Insofar as work shoes or boots are concerned, while they are often constructed of stiff leather, they tend to be on the boxy or roomy side, which is good for the toes and often will accommodate a bunion. What you want to look for in a work shoe is one that is constructed such that it holds the heel in place and does not allow the foot to easily slide forward. A shoe of this type, which often has a high back, has what is called a heel counter, meaning the back of the shoe is configured to keep the heel and the back of the foot in place.

Gel pads or liners can also help. In some instances, applying moleskin around the bunion will keep it from becoming irritated although this is a practice that would normally have to be done daily. For some people, the use of a shoe stretcher may allow them to continue to use the shoes they already own. A stretcher will make a shoe bigger, but not noticeably so as far as appearance is concerned. An over-the-counter arch support may be all that you need to keep a bunion from bothering you. In some cases, it may be necessary to have semi-soft orthoses prescribed. These customized supports when placed in   a shoe keep the foot in the proper position when it strikes the ground.

There are shoes on the market that are either specially made for those who have bunions, hammertoes, or similar foot disorders. There are also many types and styles of shoes that have been designed and manufactured with comfort in mind and will perform the same function.

Four Styles of Shoes Worth Considering if You Have a Bunion Problem

  1. Stretch Uppers – Look for a shoe whose uppers are constructed of a stretch material that forms nicely to the foot. One such shoe has a removable foot-bed to make room for an orthotic. A soft, flexible shoe such as this will often come in a style that is quite suitable for the workplace while being as comfortable as a slipper.
  2. Mary Jane Shoes -A lightweight Mary Jane style can be a good choice for women. A strap rather than a lace or solid upper and plenty of toe room is often ideal if you’re looking for a shoe that resembles a clog-type shoe but has a higher back.
  3. Clogs – Clogs are somewhat boxy but can be good looking as well. You’ll see clogs worn quite often in hospitals where the employees spend a good deal of time walking but also can spend a good part of the day standing on a hard surface. Most shoe stores, including stores that sell sporting equipment feature clogs. This is a style that is not meant for running or for walking over rough terrain, but is an excellent choice if you will be doing either a great deal of walking or standing on a relatively flat surface.
  4. Rocker Sole – A shoe that features a rocker sole is a shoe that not only makes walking more natural since the foot tends to rock forwards once it strikes the ground, the rocker sole takes pressure away from the front part of the foot and the toes. Most rocker-style shoes tend to be wide in the toe area without necessarily having a boxy look.
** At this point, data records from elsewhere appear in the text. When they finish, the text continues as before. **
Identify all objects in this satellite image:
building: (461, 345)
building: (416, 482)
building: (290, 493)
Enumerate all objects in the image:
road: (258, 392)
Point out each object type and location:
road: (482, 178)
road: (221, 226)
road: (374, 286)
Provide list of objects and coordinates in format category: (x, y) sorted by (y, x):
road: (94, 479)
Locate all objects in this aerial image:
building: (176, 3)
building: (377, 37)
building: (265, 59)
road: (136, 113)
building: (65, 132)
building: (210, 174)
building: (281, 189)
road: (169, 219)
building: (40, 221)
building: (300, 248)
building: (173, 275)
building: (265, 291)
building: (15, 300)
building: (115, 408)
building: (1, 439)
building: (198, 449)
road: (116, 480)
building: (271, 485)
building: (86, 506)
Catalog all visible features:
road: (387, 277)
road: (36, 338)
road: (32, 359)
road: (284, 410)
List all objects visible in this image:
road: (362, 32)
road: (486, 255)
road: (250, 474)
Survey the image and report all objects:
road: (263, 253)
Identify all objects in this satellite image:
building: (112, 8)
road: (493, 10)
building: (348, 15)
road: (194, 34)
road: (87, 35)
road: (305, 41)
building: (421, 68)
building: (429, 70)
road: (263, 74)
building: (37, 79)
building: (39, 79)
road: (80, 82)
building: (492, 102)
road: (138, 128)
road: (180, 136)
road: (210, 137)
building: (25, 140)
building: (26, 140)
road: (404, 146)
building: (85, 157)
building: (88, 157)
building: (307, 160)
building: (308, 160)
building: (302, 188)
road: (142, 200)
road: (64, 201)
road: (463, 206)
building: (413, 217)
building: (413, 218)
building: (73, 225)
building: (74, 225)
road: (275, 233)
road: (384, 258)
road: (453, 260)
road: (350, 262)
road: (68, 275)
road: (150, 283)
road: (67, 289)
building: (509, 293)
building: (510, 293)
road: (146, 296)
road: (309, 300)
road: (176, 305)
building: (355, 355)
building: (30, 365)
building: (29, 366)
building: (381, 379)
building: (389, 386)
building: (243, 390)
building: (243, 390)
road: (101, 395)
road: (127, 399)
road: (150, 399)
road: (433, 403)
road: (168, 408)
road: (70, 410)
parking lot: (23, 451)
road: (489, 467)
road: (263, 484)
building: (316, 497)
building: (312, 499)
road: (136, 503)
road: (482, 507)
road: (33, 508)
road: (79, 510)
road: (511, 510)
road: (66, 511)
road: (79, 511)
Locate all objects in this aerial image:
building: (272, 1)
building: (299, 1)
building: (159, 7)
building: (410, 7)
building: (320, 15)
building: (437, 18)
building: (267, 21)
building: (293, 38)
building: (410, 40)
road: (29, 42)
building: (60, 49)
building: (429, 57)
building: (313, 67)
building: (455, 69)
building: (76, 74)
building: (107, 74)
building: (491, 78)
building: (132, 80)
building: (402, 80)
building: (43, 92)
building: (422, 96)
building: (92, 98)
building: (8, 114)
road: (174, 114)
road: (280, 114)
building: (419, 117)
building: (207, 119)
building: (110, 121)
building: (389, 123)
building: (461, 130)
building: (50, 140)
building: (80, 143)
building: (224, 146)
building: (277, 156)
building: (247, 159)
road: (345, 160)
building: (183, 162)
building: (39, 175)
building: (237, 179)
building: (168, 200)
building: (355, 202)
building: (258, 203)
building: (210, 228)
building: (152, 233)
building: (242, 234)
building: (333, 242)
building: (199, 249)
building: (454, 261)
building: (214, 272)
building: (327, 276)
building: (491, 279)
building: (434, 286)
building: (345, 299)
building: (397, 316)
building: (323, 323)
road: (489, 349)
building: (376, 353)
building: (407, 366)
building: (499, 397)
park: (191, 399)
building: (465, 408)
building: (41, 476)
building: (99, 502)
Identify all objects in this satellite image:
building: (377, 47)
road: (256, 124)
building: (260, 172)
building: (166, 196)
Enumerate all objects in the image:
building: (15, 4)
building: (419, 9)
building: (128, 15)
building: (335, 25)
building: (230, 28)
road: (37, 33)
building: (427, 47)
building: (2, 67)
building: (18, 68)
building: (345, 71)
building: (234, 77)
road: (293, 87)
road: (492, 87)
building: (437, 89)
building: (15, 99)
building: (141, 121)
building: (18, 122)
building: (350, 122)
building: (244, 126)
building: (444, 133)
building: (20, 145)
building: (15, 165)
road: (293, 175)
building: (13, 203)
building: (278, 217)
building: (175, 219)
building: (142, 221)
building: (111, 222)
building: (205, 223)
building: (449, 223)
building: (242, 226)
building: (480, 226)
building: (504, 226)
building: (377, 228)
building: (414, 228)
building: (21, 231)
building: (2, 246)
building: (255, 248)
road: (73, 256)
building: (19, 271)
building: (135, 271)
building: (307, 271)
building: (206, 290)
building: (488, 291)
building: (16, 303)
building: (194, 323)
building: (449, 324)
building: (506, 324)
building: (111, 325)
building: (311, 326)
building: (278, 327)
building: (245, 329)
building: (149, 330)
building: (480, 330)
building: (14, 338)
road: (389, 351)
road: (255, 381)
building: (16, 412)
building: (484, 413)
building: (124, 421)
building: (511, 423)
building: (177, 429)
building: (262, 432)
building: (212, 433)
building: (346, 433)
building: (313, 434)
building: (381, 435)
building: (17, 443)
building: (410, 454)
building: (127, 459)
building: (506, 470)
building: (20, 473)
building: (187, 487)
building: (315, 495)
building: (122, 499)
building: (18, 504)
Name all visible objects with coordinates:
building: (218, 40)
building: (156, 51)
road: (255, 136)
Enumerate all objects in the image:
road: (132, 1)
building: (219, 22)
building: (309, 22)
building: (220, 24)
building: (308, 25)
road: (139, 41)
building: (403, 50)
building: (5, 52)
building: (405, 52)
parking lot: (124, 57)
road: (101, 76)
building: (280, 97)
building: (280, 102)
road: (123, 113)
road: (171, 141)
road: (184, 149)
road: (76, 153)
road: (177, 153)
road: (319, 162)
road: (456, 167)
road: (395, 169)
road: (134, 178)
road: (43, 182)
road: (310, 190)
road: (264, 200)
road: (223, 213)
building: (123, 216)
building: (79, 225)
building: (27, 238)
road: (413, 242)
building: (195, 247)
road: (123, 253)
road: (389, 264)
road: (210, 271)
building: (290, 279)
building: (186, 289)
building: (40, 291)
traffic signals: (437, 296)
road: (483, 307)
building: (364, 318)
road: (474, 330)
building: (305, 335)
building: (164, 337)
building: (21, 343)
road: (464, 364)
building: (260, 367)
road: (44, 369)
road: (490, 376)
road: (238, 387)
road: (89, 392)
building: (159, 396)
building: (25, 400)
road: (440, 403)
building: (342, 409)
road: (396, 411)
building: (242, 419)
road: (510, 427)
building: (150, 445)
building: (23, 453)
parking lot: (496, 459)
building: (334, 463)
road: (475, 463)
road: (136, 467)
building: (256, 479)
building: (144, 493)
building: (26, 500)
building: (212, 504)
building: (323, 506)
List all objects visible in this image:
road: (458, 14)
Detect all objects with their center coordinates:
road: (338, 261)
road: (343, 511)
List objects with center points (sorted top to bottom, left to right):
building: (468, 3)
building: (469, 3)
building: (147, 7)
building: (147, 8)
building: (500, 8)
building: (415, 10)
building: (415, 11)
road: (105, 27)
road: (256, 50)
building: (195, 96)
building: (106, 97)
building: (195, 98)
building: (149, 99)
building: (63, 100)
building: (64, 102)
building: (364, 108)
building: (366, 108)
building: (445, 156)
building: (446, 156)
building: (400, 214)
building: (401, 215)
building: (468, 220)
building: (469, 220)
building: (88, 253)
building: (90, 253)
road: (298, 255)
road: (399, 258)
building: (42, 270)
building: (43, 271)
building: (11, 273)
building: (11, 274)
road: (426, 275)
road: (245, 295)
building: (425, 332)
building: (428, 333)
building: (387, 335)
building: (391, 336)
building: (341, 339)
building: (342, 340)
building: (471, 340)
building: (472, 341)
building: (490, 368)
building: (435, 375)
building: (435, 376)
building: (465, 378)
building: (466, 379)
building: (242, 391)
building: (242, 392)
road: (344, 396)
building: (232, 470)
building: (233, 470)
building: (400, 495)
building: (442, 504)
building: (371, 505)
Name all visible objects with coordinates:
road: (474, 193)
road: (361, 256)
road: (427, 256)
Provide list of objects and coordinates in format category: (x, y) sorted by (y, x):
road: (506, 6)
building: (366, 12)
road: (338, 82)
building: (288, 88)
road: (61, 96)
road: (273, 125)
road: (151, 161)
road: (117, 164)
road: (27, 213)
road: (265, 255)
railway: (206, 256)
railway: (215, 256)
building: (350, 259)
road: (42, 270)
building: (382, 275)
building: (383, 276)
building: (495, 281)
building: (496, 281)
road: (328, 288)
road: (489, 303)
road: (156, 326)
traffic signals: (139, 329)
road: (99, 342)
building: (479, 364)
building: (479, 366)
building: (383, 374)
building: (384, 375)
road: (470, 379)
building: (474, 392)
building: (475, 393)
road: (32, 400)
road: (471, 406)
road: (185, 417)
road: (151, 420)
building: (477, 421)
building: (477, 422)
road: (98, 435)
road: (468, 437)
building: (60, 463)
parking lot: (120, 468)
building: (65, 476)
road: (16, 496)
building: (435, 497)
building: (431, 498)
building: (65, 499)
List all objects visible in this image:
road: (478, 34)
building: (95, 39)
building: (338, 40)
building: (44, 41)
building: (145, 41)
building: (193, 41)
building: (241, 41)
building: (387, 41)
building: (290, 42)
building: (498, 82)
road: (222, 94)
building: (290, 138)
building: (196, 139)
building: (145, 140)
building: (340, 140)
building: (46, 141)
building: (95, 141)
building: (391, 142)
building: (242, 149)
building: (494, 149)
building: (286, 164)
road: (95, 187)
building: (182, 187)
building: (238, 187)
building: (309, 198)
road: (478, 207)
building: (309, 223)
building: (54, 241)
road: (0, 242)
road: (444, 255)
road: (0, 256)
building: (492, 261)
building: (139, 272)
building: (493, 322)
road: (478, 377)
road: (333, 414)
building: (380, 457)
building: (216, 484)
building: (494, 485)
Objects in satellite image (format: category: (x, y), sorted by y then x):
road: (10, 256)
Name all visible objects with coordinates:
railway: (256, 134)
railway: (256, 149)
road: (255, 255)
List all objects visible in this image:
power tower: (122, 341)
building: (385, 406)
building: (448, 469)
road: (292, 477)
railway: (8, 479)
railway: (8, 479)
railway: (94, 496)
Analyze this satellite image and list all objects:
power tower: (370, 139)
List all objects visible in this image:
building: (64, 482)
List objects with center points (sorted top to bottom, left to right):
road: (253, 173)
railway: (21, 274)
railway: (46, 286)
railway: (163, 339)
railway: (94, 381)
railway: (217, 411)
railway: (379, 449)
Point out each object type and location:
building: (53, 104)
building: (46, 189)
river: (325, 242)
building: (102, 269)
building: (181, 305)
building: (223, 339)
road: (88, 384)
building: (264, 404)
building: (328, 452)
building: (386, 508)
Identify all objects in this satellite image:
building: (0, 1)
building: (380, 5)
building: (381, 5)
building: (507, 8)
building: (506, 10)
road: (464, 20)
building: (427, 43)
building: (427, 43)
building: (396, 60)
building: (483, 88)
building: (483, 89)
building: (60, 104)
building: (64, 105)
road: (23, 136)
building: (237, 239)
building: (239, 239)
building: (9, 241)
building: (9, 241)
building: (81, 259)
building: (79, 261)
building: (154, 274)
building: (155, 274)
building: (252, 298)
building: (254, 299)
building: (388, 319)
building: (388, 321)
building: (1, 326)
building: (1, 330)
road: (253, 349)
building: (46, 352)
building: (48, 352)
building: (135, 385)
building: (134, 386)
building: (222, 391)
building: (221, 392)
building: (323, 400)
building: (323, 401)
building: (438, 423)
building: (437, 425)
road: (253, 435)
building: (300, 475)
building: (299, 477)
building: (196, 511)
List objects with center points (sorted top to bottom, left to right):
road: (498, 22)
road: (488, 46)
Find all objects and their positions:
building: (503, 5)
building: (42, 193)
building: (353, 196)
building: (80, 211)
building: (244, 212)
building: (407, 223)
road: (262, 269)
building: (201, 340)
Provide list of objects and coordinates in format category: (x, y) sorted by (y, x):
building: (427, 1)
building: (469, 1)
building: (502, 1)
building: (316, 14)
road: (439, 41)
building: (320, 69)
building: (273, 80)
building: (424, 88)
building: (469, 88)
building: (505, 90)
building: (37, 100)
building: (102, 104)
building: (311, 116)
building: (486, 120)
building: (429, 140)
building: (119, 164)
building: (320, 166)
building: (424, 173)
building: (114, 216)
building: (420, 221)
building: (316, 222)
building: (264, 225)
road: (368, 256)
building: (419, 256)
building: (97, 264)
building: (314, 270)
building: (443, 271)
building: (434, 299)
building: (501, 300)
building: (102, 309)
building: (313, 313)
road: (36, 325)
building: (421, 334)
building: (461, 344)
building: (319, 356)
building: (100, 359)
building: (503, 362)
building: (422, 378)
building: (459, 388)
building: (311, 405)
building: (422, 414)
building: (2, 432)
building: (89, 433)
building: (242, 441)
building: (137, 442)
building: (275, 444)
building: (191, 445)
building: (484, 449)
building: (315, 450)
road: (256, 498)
There are instances where you may need to wear customized shoes or shoes with prescribed orthoses, but unless your bunion is a particularly large one, the chances are good that you can find what you want by doing a little searching in a nearby shoe store or going online. Look for something along the line of one or more of the examples given above. Some brands to consider would be Dansko, Keen, and Ecco. There are, of course, the brand-name athletic shoes to consider, many of which have a certain amount of stretch on the sides and uppers.

Bunions are treatable and often curable, although in some instances, the only option is that of surgery. Having a surgical procedure performed may widen somewhat the choice of shoes you can wear, but you will most likely still need to be somewhat selective. While, as noted earlier, genetics can sometimes be to blame, people more often than not work at getting bunions, or at least wear shoes that tend to promote their development. If you don’t have a problem with bunions and make a habit of always wearing comfortable shoes, in all likelihood, you will never have one.